Detecting C2 Beacons with YARA Rules

What you will achieve

A set of production-ready YARA rules that detect Cobalt Strike, Sliver, and Metasploit C2 beacons, integrated into your SIEM pipeline.

YARASplunkElasticisMalicious API
Jean-Vincent QUILICHINIJean-Vincent QUILICHINIFeb 17, 2026

What You Will Achieve

By the end of this playbook you will have:

  • 3 production-ready YARA rules covering the most prevalent C2 frameworks (Cobalt Strike, Sliver, Metasploit)
  • A testing methodology to validate rules against known samples
  • An integration guide to deploy rules into Splunk, Elastic, or any SIEM that supports YARA
  • A workflow to enrich detections with isMalicious threat intelligence

Prerequisites

Before starting, make sure you have:

  1. YARA installed (v4.x recommended) — Installation guide
  2. Access to a SIEM (Splunk, Elastic, Wazuh, or similar)
  3. An isMalicious API keyGet one free
  4. Sample C2 payloads for testing (we'll use public samples from MalwareBazaar)
bash
# Verify YARA is installed
yara --version
# Expected: 4.x.x

# Install if needed (macOS)
brew install yara

# Install if needed (Ubuntu/Debian)
sudo apt-get install yara

Step 1: Understanding C2 Beacon Patterns

C2 beacons follow predictable patterns that make them detectable:

  • Periodic callbacks — regular intervals (e.g., every 60 seconds)
  • Encoded payloads — Base64, XOR, or custom encoding in HTTP headers or body
  • Distinctive User-Agent strings — default or semi-random strings that stand out
  • Specific URI patterns — paths like /submit.php, /pixel.gif, or /updates

The key insight: while C2 operators customize their implants, the binary artifacts and network signatures retain structural patterns that YARA can match.
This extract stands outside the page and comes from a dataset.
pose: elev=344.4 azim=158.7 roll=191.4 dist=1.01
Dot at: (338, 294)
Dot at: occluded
Step 2: Cobalt Strike Beacon Detection

Cobalt Strike is the most widely abused commercial C2 framework. Its beacon has well-documented artifacts.

YARA Rule: Cobalt Strike Beacon

yara
rule CobaltStrike_Beacon_Indicators
{
    meta:
        description = "Detects Cobalt Strike beacon payloads"
        author = "isMalicious Threat Research"
        date = "2026-02"
        reference = "https://ismalicious.com/playbooks/detecting-c2-beacons-yara"
        severity = "critical"

    strings:
        $beacon_config = { 00 01 00 01 00 02 ?? ?? 00 02 00 01 00 02 ?? ?? }
        $sleep_mask = "ReflectiveLoader"
        $named_pipe = "\\\\.\\pipe\\msagent_"
        $default_ua = "Mozilla/5.0 (compatible; MSIE 10.0; Windows NT 6.2; WOW64; Trident/6.0)"
        $malleable_marker = { 2E 2F 2E 2F 2E 2C }
        $xor_decode = { 31 C9 83 E9 ?? 8D [2-4] 31 }

    condition:
        uint16(0) == 0x5A4D and
        filesize < 1MB and
        (
            $beacon_config or
            ($sleep_mask and $named_pipe) or
            ($default_ua and $xor_decode) or
            ($malleable_marker and any of ($sleep_mask, $named_pipe))
        )
}

What This Catches

| Pattern | Why It Works | |---|---| | $beacon_config | Matches the binary configuration block embedded in every beacon | | $sleep_mask | The reflective loader string present in default builds | | $named_pipe | Default named pipe prefix for SMB beacons | | $default_ua | The hardcoded User-Agent in unmodified beacons |


Step 3: Sliver C2 Detection

Sliver is an open-source alternative gaining popularity. Its Go-based implants have distinct characteristics.

YARA Rule: Sliver Implant

yara
rule Sliver_Implant_Detection
{
    meta:
        description = "Detects Sliver C2 implant artifacts"
        author = "isMalicious Threat Research"
        date = "2026-02"
        reference = "https://ismalicious.com/playbooks/detecting-c2-beacons-yara"
        severity = "high"

    strings:
        $go_build = "go.buildid"
        $sliver_pkg1 = "github.com/bishopfox/sliver"
        $sliver_pkg2 = "sliverpb"
        $protobuf_msg = "SliverHTTPC2" ascii wide
        $mtls_pattern = "StartMTLSListener"
        $wg_pattern = "StartWGListener"
        $pivot_str = "PivotListener"

    condition:
        uint16(0) == 0x5A4D and
        $go_build and
        (
            any of ($sliver_pkg*) or
            ($protobuf_msg) or
            2 of ($mtls_pattern, $wg_pattern, $pivot_str)
        )
}

Step 4: Metasploit Meterpreter Detection

Meterpreter payloads, while older, remain extremely common in both red team operations and real attacks.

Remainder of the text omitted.